_Input data_.
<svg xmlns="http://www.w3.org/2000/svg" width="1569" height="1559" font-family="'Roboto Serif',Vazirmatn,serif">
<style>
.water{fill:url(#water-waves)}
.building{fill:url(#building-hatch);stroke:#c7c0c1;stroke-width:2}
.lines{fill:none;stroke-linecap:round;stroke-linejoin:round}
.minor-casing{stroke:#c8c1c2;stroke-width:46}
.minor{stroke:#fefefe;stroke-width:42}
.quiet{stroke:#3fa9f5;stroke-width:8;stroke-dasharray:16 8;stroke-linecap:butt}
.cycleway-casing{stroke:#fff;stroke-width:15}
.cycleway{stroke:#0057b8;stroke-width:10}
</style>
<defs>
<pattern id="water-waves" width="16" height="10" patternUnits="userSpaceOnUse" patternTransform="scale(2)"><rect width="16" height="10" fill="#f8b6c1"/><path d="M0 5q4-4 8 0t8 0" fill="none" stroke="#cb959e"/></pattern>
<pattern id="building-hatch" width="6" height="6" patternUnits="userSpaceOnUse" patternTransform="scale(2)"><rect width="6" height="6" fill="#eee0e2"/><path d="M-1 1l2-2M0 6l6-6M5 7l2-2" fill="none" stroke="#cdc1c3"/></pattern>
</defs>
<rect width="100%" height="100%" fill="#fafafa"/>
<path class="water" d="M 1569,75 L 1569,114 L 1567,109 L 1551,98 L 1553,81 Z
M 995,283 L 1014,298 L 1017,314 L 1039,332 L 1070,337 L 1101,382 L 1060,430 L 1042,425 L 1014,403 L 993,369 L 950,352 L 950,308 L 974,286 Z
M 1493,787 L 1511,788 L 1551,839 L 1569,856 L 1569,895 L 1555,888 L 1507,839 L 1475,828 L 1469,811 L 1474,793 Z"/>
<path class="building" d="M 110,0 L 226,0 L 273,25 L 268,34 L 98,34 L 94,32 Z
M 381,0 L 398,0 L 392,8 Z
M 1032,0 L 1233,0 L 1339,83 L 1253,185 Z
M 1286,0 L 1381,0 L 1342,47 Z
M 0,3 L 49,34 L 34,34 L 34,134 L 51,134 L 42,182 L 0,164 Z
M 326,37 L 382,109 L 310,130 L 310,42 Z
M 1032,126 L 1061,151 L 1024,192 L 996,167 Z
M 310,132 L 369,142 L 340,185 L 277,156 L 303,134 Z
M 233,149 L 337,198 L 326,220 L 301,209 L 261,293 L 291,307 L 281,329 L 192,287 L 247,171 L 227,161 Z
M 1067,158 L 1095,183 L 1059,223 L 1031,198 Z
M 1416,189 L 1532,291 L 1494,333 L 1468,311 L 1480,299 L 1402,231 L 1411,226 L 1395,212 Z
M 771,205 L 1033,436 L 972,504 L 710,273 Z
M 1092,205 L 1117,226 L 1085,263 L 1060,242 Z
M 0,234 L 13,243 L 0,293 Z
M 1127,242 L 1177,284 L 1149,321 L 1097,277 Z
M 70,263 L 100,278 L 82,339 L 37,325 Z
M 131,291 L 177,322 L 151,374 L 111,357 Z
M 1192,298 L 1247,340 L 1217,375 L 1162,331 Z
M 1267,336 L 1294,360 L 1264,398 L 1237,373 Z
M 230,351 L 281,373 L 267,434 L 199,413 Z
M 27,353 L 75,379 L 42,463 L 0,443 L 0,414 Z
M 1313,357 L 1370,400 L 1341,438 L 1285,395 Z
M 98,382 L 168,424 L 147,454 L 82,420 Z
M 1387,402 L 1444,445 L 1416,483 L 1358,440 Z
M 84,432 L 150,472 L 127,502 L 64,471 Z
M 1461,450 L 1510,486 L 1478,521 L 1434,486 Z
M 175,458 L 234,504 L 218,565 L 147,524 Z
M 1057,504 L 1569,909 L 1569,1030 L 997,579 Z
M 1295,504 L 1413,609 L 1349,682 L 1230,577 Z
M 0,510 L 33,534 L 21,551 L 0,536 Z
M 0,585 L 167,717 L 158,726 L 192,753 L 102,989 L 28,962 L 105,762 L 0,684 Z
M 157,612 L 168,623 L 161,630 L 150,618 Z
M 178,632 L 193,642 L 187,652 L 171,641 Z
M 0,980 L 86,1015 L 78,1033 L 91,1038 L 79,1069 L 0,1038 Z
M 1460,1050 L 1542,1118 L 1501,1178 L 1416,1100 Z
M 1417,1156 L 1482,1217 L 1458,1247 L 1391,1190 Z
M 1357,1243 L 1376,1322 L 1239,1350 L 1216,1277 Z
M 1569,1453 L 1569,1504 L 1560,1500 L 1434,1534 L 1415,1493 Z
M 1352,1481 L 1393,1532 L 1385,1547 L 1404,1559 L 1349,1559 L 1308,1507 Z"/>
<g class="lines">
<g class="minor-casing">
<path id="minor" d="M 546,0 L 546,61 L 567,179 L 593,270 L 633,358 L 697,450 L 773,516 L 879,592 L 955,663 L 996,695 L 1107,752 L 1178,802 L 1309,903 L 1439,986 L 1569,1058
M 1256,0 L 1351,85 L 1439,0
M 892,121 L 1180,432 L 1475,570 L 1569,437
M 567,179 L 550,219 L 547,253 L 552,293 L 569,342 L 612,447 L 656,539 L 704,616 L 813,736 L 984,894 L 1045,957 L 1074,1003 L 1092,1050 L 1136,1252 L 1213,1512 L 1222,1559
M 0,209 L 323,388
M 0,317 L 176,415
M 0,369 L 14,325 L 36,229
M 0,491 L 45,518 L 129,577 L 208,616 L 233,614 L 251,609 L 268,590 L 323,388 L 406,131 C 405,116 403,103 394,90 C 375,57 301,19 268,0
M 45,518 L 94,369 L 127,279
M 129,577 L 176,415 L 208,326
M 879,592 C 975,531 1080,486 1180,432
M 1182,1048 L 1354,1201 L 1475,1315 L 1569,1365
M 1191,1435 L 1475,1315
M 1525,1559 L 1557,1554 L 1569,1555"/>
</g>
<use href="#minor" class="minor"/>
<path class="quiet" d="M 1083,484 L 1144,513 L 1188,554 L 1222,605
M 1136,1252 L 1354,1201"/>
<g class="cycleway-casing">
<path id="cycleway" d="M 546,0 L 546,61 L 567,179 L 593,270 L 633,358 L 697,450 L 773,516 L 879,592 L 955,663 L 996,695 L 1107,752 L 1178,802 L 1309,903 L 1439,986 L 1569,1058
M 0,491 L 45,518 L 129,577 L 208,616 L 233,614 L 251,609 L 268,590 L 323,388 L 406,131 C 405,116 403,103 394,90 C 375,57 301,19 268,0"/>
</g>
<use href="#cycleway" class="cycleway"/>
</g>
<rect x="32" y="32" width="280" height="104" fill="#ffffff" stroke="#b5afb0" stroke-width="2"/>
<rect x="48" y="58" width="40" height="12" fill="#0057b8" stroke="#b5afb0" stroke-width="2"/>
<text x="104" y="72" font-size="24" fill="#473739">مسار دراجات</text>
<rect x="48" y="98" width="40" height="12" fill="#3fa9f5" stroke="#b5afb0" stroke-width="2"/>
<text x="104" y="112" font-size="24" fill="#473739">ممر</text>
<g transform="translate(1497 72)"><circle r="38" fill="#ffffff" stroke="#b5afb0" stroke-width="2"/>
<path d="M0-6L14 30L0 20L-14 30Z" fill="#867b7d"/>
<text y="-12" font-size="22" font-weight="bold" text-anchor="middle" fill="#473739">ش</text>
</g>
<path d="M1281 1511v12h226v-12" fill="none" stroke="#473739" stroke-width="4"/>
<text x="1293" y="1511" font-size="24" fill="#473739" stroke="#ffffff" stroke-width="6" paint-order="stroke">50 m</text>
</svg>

_What the task asks_. The data must be duplicated exactly, with nothing left out.

_Answer to this exercise_.
<svg xmlns="http://www.w3.org/2000/svg" width="1569" height="1559" font-family="'Roboto Serif',Vazirmatn,serif">
<style>
.water{fill:url(#water-waves)}
.building{fill:url(#building-hatch);stroke:#c7c0c1;stroke-width:2}
.lines{fill:none;stroke-linecap:round;stroke-linejoin:round}
.minor-casing{stroke:#c8c1c2;stroke-width:46}
.minor{stroke:#fefefe;stroke-width:42}
.quiet{stroke:#3fa9f5;stroke-width:8;stroke-dasharray:16 8;stroke-linecap:butt}
.cycleway-casing{stroke:#fff;stroke-width:15}
.cycleway{stroke:#0057b8;stroke-width:10}
</style>
<defs>
<pattern id="water-waves" width="16" height="10" patternUnits="userSpaceOnUse" patternTransform="scale(2)"><rect width="16" height="10" fill="#f8b6c1"/><path d="M0 5q4-4 8 0t8 0" fill="none" stroke="#cb959e"/></pattern>
<pattern id="building-hatch" width="6" height="6" patternUnits="userSpaceOnUse" patternTransform="scale(2)"><rect width="6" height="6" fill="#eee0e2"/><path d="M-1 1l2-2M0 6l6-6M5 7l2-2" fill="none" stroke="#cdc1c3"/></pattern>
</defs>
<rect width="100%" height="100%" fill="#fafafa"/>
<path class="water" d="M 1569,75 L 1569,114 L 1567,109 L 1551,98 L 1553,81 Z
M 995,283 L 1014,298 L 1017,314 L 1039,332 L 1070,337 L 1101,382 L 1060,430 L 1042,425 L 1014,403 L 993,369 L 950,352 L 950,308 L 974,286 Z
M 1493,787 L 1511,788 L 1551,839 L 1569,856 L 1569,895 L 1555,888 L 1507,839 L 1475,828 L 1469,811 L 1474,793 Z"/>
<path class="building" d="M 110,0 L 226,0 L 273,25 L 268,34 L 98,34 L 94,32 Z
M 381,0 L 398,0 L 392,8 Z
M 1032,0 L 1233,0 L 1339,83 L 1253,185 Z
M 1286,0 L 1381,0 L 1342,47 Z
M 0,3 L 49,34 L 34,34 L 34,134 L 51,134 L 42,182 L 0,164 Z
M 326,37 L 382,109 L 310,130 L 310,42 Z
M 1032,126 L 1061,151 L 1024,192 L 996,167 Z
M 310,132 L 369,142 L 340,185 L 277,156 L 303,134 Z
M 233,149 L 337,198 L 326,220 L 301,209 L 261,293 L 291,307 L 281,329 L 192,287 L 247,171 L 227,161 Z
M 1067,158 L 1095,183 L 1059,223 L 1031,198 Z
M 1416,189 L 1532,291 L 1494,333 L 1468,311 L 1480,299 L 1402,231 L 1411,226 L 1395,212 Z
M 771,205 L 1033,436 L 972,504 L 710,273 Z
M 1092,205 L 1117,226 L 1085,263 L 1060,242 Z
M 0,234 L 13,243 L 0,293 Z
M 1127,242 L 1177,284 L 1149,321 L 1097,277 Z
M 70,263 L 100,278 L 82,339 L 37,325 Z
M 131,291 L 177,322 L 151,374 L 111,357 Z
M 1192,298 L 1247,340 L 1217,375 L 1162,331 Z
M 1267,336 L 1294,360 L 1264,398 L 1237,373 Z
M 230,351 L 281,373 L 267,434 L 199,413 Z
M 27,353 L 75,379 L 42,463 L 0,443 L 0,414 Z
M 1313,357 L 1370,400 L 1341,438 L 1285,395 Z
M 98,382 L 168,424 L 147,454 L 82,420 Z
M 1387,402 L 1444,445 L 1416,483 L 1358,440 Z
M 84,432 L 150,472 L 127,502 L 64,471 Z
M 1461,450 L 1510,486 L 1478,521 L 1434,486 Z
M 175,458 L 234,504 L 218,565 L 147,524 Z
M 1057,504 L 1569,909 L 1569,1030 L 997,579 Z
M 1295,504 L 1413,609 L 1349,682 L 1230,577 Z
M 0,510 L 33,534 L 21,551 L 0,536 Z
M 0,585 L 167,717 L 158,726 L 192,753 L 102,989 L 28,962 L 105,762 L 0,684 Z
M 157,612 L 168,623 L 161,630 L 150,618 Z
M 178,632 L 193,642 L 187,652 L 171,641 Z
M 0,980 L 86,1015 L 78,1033 L 91,1038 L 79,1069 L 0,1038 Z
M 1460,1050 L 1542,1118 L 1501,1178 L 1416,1100 Z
M 1417,1156 L 1482,1217 L 1458,1247 L 1391,1190 Z
M 1357,1243 L 1376,1322 L 1239,1350 L 1216,1277 Z
M 1569,1453 L 1569,1504 L 1560,1500 L 1434,1534 L 1415,1493 Z
M 1352,1481 L 1393,1532 L 1385,1547 L 1404,1559 L 1349,1559 L 1308,1507 Z"/>
<g class="lines">
<g class="minor-casing">
<path id="minor" d="M 546,0 L 546,61 L 567,179 L 593,270 L 633,358 L 697,450 L 773,516 L 879,592 L 955,663 L 996,695 L 1107,752 L 1178,802 L 1309,903 L 1439,986 L 1569,1058
M 1256,0 L 1351,85 L 1439,0
M 892,121 L 1180,432 L 1475,570 L 1569,437
M 567,179 L 550,219 L 547,253 L 552,293 L 569,342 L 612,447 L 656,539 L 704,616 L 813,736 L 984,894 L 1045,957 L 1074,1003 L 1092,1050 L 1136,1252 L 1213,1512 L 1222,1559
M 0,209 L 323,388
M 0,317 L 176,415
M 0,369 L 14,325 L 36,229
M 0,491 L 45,518 L 129,577 L 208,616 L 233,614 L 251,609 L 268,590 L 323,388 L 406,131 C 405,116 403,103 394,90 C 375,57 301,19 268,0
M 45,518 L 94,369 L 127,279
M 129,577 L 176,415 L 208,326
M 879,592 C 975,531 1080,486 1180,432
M 1182,1048 L 1354,1201 L 1475,1315 L 1569,1365
M 1191,1435 L 1475,1315
M 1525,1559 L 1557,1554 L 1569,1555"/>
</g>
<use href="#minor" class="minor"/>
<path class="quiet" d="M 1083,484 L 1144,513 L 1188,554 L 1222,605
M 1136,1252 L 1354,1201"/>
<g class="cycleway-casing">
<path id="cycleway" d="M 546,0 L 546,61 L 567,179 L 593,270 L 633,358 L 697,450 L 773,516 L 879,592 L 955,663 L 996,695 L 1107,752 L 1178,802 L 1309,903 L 1439,986 L 1569,1058
M 0,491 L 45,518 L 129,577 L 208,616 L 233,614 L 251,609 L 268,590 L 323,388 L 406,131 C 405,116 403,103 394,90 C 375,57 301,19 268,0"/>
</g>
<use href="#cycleway" class="cycleway"/>
</g>
<rect x="32" y="32" width="280" height="104" fill="#ffffff" stroke="#b5afb0" stroke-width="2"/>
<rect x="48" y="58" width="40" height="12" fill="#0057b8" stroke="#b5afb0" stroke-width="2"/>
<text x="104" y="72" font-size="24" fill="#473739">مسار دراجات</text>
<rect x="48" y="98" width="40" height="12" fill="#3fa9f5" stroke="#b5afb0" stroke-width="2"/>
<text x="104" y="112" font-size="24" fill="#473739">ممر</text>
<g transform="translate(1497 72)"><circle r="38" fill="#ffffff" stroke="#b5afb0" stroke-width="2"/>
<path d="M0-6L14 30L0 20L-14 30Z" fill="#867b7d"/>
<text y="-12" font-size="22" font-weight="bold" text-anchor="middle" fill="#473739">ش</text>
</g>
<path d="M1281 1511v12h226v-12" fill="none" stroke="#473739" stroke-width="4"/>
<text x="1293" y="1511" font-size="24" fill="#473739" stroke="#ffffff" stroke-width="6" paint-order="stroke">50 m</text>
</svg>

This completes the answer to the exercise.